The report claims that as long as clubs can provide assurances to their local constabularies that they will draft in enough stewarding resources to ensure that the two-metre social distancing guidelines are adhered to, completing the season on a home and away basis is not viewed as an insurmountable obstacle.

Should that be the case, and should the clubs be willing to foot the bill to pay for the officers required, playing matches at their original venues would be possible.

Monday May 11th

The UK Government has given the green light for elite sport to return behind closed doors in June, paving the way for the Premier League campaigned to be completed behind closed doors.

In the latest guidelines, it was stated that from June 1st broadcast sports can be played behind closed doors as long as measures are in place to avoid the risk of large-scale social gatherings.

A number of hurdles remain before a ball can be kicked though, as the Premier League's chief executive Richard Masters later revealed that every club in the division has opposed a plan to use neutral venues for matches.

The league will now speak to the government in an attempt to be granted the ability for matches to be played in home stadia but, given the risk of gatherings outside the stadium, it is a difficult maze to navigate.

At the latest meeting, Masters also confirmed that, for the first time, the possibility of the season being curtailed was discussed - although the intention is for the remaining 92 matches in the Premier League to be played.

Sunday May 10th

As many as eight Premier League clubs are set to oppose the use of neutral venues and are concerned that Project Restart is being pushed through too quickly.

The bottom six have been vocal with their objection to the plan of not using home stadia and the Telegraph reports that two more clubs, said to be significantly higher in the standings, have joined their stance.

This could lead to a highly-charged meeting on Monday, in the Premier League's latest shareholders videoconference, which follows the address from Prime Minister Boris Johnson on Sunday.

It is expected that the Premier League will present their plans in the latest meeting, with the league then convening a week later for a vote - but at this stage it looks highly unlikely that a proposal to use neutral venues will go ahead.

92 matches in the top-flight still need to be played and neutral venues have been widely reported as being likely to be used, with uncertainty over the government would grant approval for the use of home stadia due to concerns of fans gathering outside of the venues.

A number of players have already expressed their concerns about returning to playing amid the health crisis, while club doctors have also voiced their issues with the proposals - showing the Premier League still has a number of hurdles to overcome.

Saturday May 9th

A working group has been set up by the Premier League to look at ways to enhance fans’ experience whilst watching games on TV.

It could be good news for Liverpool fans should they be resorted to watching the club's run-in to their first-ever Premier League title on the box.

Matches without supporters in attendance are seen as less attractive to viewers at home, with broadcasters concerned viewing figures could be down when football, as expected, returns behind closed doors.

Premier League clubs will hold a videoconference on Monday to discuss Project Restart in further detail, but no formal vote will take place on the proposal - though sides could be asked to approve some elements of the plans.

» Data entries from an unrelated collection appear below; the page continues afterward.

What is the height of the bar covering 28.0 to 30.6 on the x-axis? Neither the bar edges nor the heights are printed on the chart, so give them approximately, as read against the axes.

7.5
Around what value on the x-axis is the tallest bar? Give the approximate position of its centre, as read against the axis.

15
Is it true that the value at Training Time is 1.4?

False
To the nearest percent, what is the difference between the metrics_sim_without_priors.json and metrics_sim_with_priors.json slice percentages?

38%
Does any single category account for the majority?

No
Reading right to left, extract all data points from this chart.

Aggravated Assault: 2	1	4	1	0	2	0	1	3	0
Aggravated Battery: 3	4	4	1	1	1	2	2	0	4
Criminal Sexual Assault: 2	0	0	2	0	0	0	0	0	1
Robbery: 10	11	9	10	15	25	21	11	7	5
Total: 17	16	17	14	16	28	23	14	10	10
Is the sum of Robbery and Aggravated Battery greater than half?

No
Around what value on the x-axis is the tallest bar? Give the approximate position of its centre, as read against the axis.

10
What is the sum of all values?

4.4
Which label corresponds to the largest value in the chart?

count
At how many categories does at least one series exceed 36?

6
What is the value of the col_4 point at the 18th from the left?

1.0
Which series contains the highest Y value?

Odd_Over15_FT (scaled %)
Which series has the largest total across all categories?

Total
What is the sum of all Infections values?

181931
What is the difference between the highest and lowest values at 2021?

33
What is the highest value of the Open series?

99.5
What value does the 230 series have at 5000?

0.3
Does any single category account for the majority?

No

Naby Keita (Image: Photo by Andrew Powell/Liverpool FC via Getty Images)

And now in a further indication that football in the top-flight is set to return in June, a source close to the Premier League has confirmed to Liverpool.com that a working group has been set up by the Premier League with broadcasters and clubs to look at ways to enhance the TV product.

A number of ideas are being discussed by the group, but nothing, as of yet, has been officially signed off.

But two of the ideas believed to be under consideration are placing cameras in dressing rooms and conducting half-time interviews.

Only around half of the remaining 92 matches are set to be televised in the UK as it stands, though it is hoped that more games will be screened.